--- Data excerpts ---
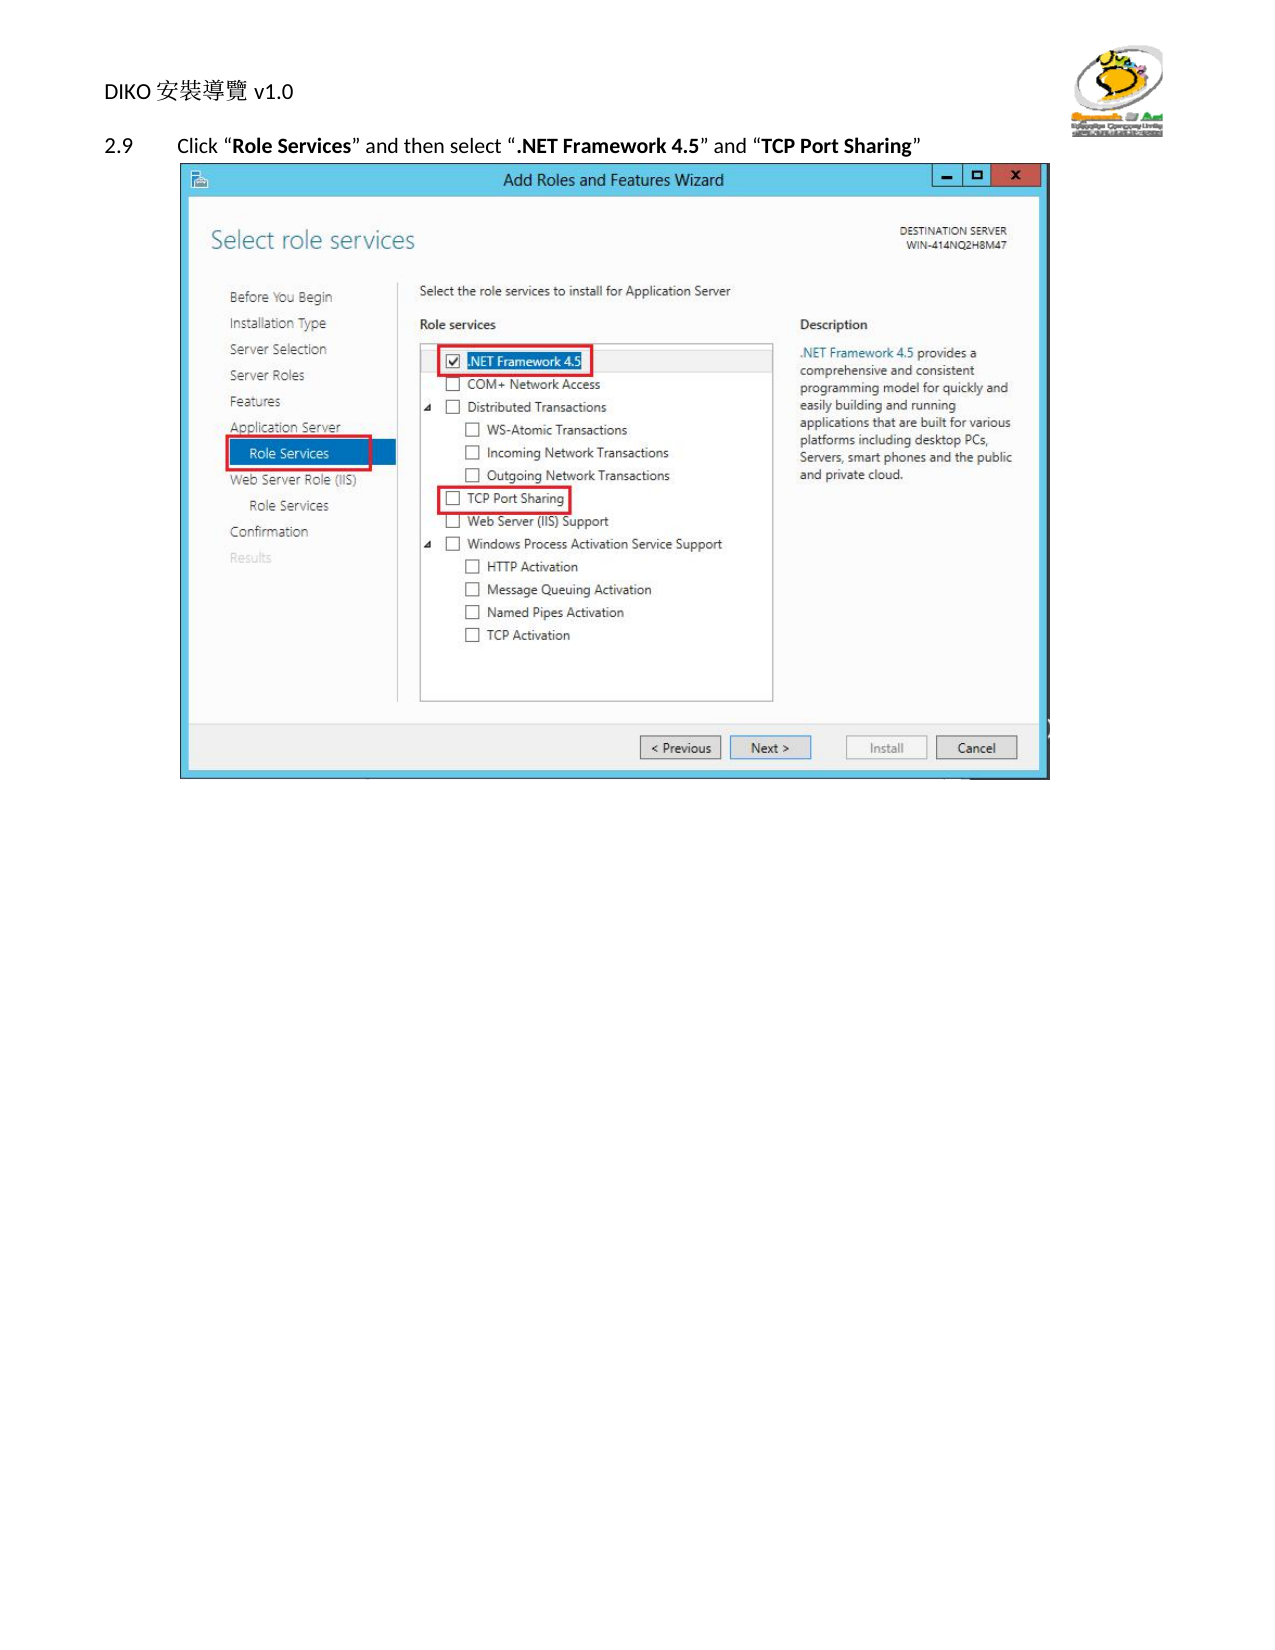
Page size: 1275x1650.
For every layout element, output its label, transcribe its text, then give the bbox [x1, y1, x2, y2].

picture [1068, 42, 1163, 137]
text DIKO 安裝導覽 v1.0 [104, 73, 1125, 106]
picture [180, 163, 1050, 780]
text 2.9 Click “Role Services” and then select “.NET Framework 4.5” and “TCP Port Sharing” [104, 131, 1125, 159]
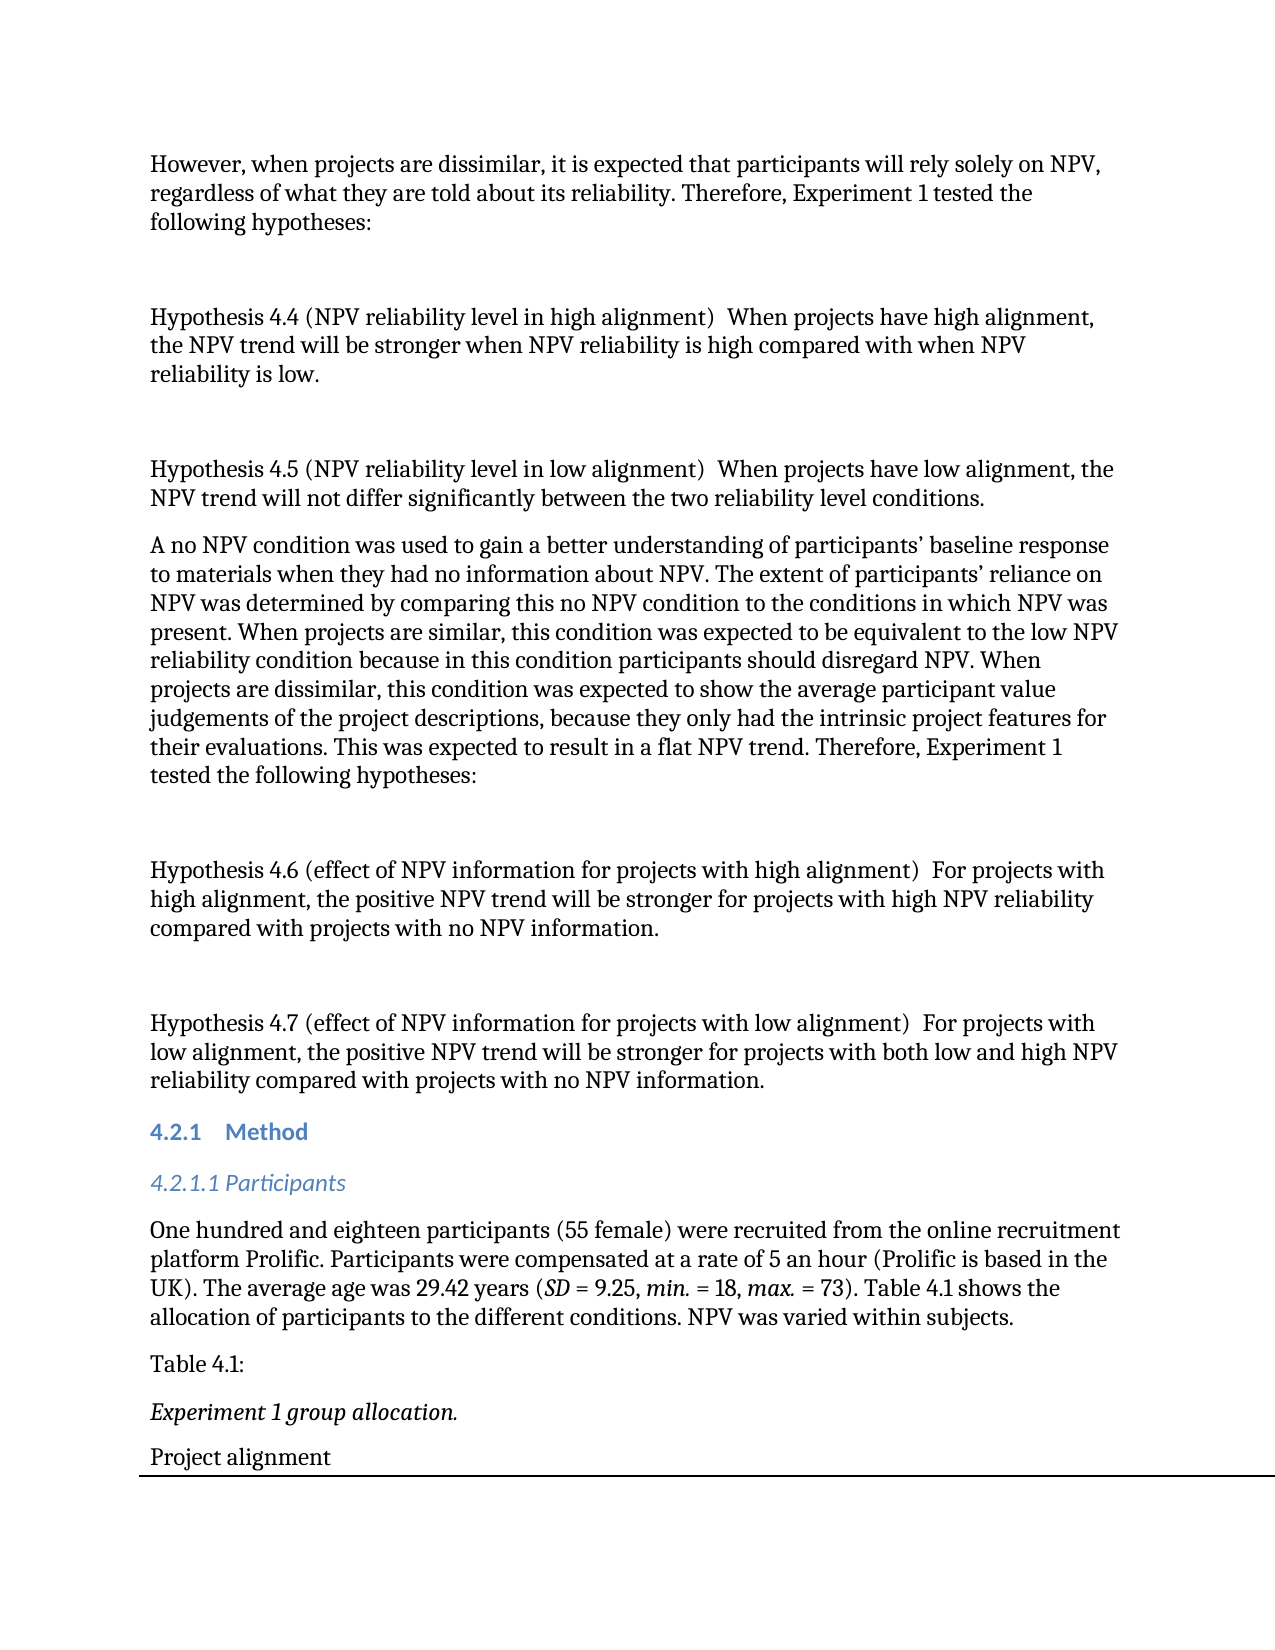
---
▸ **What is needed**:
The copy has to start at the line that contains "For every layout" and end at the last line of the material above, matching the original exactly and holding no pictures.

▸ **Solved exercise**:
For every layout element, output its label, transcribe its text, then give the bbox [x1, y1, x2, y2].

picture [1068, 42, 1163, 137]
text DIKO 安裝導覽 v1.0 [104, 73, 1125, 106]
picture [180, 163, 1050, 780]
text 2.9 Click “Role Services” and then select “.NET Framework 4.5” and “TCP Port Sharing” [104, 131, 1125, 159]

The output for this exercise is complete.